_What is needed:_
Taking the listing below, restate word for word each line from the line with "large wall mirror: 667" to the line with "the white door at pixel 27 180: 434", ends included, and stop there.
Stored data Block Start
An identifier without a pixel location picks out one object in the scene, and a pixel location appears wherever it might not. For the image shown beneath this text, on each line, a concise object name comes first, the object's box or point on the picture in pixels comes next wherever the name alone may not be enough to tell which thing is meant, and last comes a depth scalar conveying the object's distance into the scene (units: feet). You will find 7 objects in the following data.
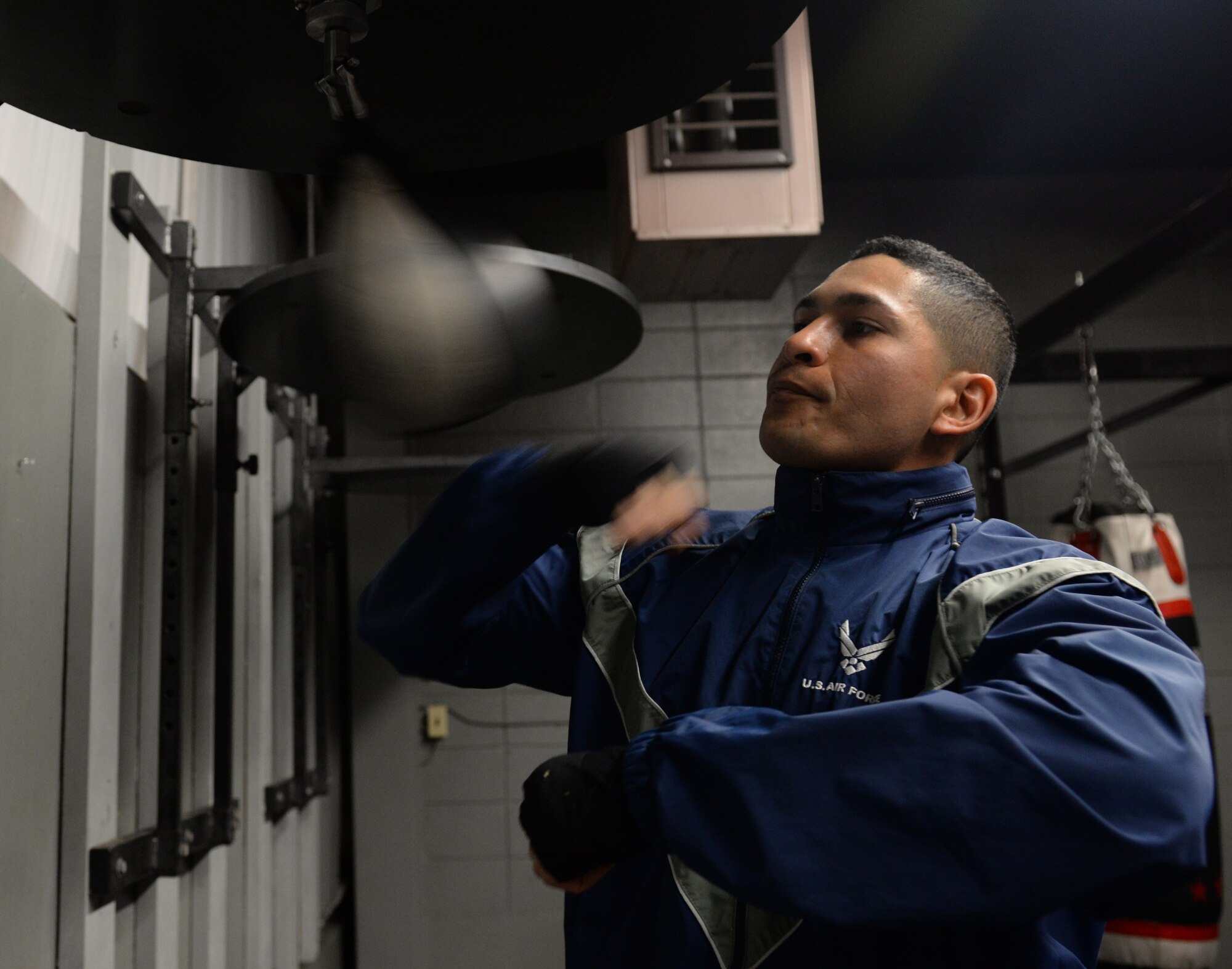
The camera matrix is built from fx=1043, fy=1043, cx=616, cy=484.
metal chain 9.45
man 2.19
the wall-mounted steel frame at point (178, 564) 4.81
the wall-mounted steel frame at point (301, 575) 9.02
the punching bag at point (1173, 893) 8.92
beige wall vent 8.30
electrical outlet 11.85
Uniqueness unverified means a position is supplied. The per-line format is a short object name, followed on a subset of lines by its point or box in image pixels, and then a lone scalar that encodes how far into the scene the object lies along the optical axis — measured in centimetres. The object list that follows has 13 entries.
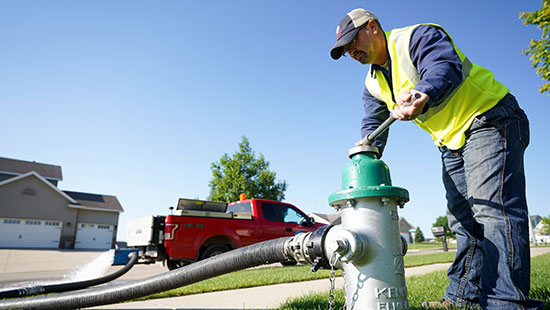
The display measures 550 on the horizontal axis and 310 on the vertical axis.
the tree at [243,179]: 2369
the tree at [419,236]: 6282
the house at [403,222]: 5247
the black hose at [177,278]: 136
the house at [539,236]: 7075
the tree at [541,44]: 744
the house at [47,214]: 2572
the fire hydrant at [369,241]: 97
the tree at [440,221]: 7222
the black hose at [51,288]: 280
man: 150
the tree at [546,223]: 5028
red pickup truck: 693
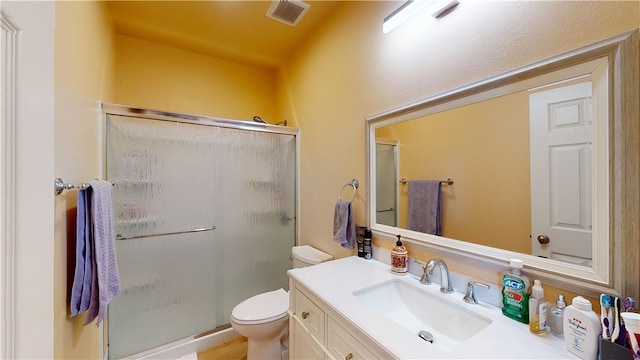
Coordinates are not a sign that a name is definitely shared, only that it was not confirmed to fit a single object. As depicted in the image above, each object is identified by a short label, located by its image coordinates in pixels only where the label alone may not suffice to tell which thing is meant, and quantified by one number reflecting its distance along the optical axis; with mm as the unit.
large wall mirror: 667
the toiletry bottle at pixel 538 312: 750
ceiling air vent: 1676
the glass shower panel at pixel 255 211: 2027
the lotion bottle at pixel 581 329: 629
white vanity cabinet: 799
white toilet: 1498
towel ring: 1587
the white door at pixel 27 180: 434
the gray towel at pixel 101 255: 1033
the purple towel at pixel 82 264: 993
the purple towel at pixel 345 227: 1538
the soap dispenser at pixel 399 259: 1204
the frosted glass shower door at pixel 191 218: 1672
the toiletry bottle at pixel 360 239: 1486
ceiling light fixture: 1067
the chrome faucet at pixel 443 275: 1023
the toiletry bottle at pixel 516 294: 803
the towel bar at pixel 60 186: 831
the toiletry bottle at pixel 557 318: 741
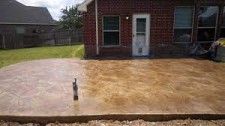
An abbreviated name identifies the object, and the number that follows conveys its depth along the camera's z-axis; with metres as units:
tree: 19.39
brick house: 8.04
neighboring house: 13.74
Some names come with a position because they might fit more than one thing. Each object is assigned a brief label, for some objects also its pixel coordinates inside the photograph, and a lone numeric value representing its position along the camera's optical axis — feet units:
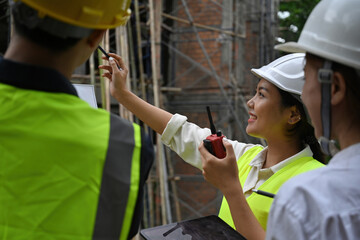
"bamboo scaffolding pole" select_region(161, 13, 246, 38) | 21.35
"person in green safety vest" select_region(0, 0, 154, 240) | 3.17
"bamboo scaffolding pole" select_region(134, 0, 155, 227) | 18.35
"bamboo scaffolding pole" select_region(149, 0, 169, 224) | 18.94
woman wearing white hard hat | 5.98
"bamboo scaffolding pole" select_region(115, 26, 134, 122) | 16.76
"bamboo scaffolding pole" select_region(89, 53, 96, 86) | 15.73
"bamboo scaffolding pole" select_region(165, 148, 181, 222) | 20.88
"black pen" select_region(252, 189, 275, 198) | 4.10
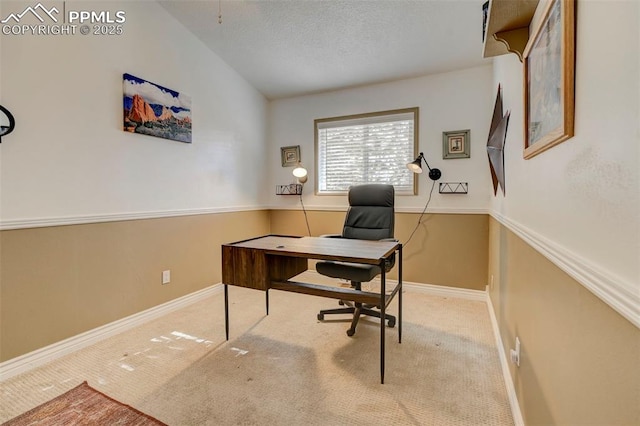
Stored data Block End
_Written reply:_
large wall mirror: 667
the toiletry bottle at pixel 538 312: 750
ceiling air vent: 1676
the glass shower panel at pixel 255 211: 2027
the lotion bottle at pixel 581 329: 629
white vanity cabinet: 799
white toilet: 1498
towel ring: 1587
the white door at pixel 27 180: 434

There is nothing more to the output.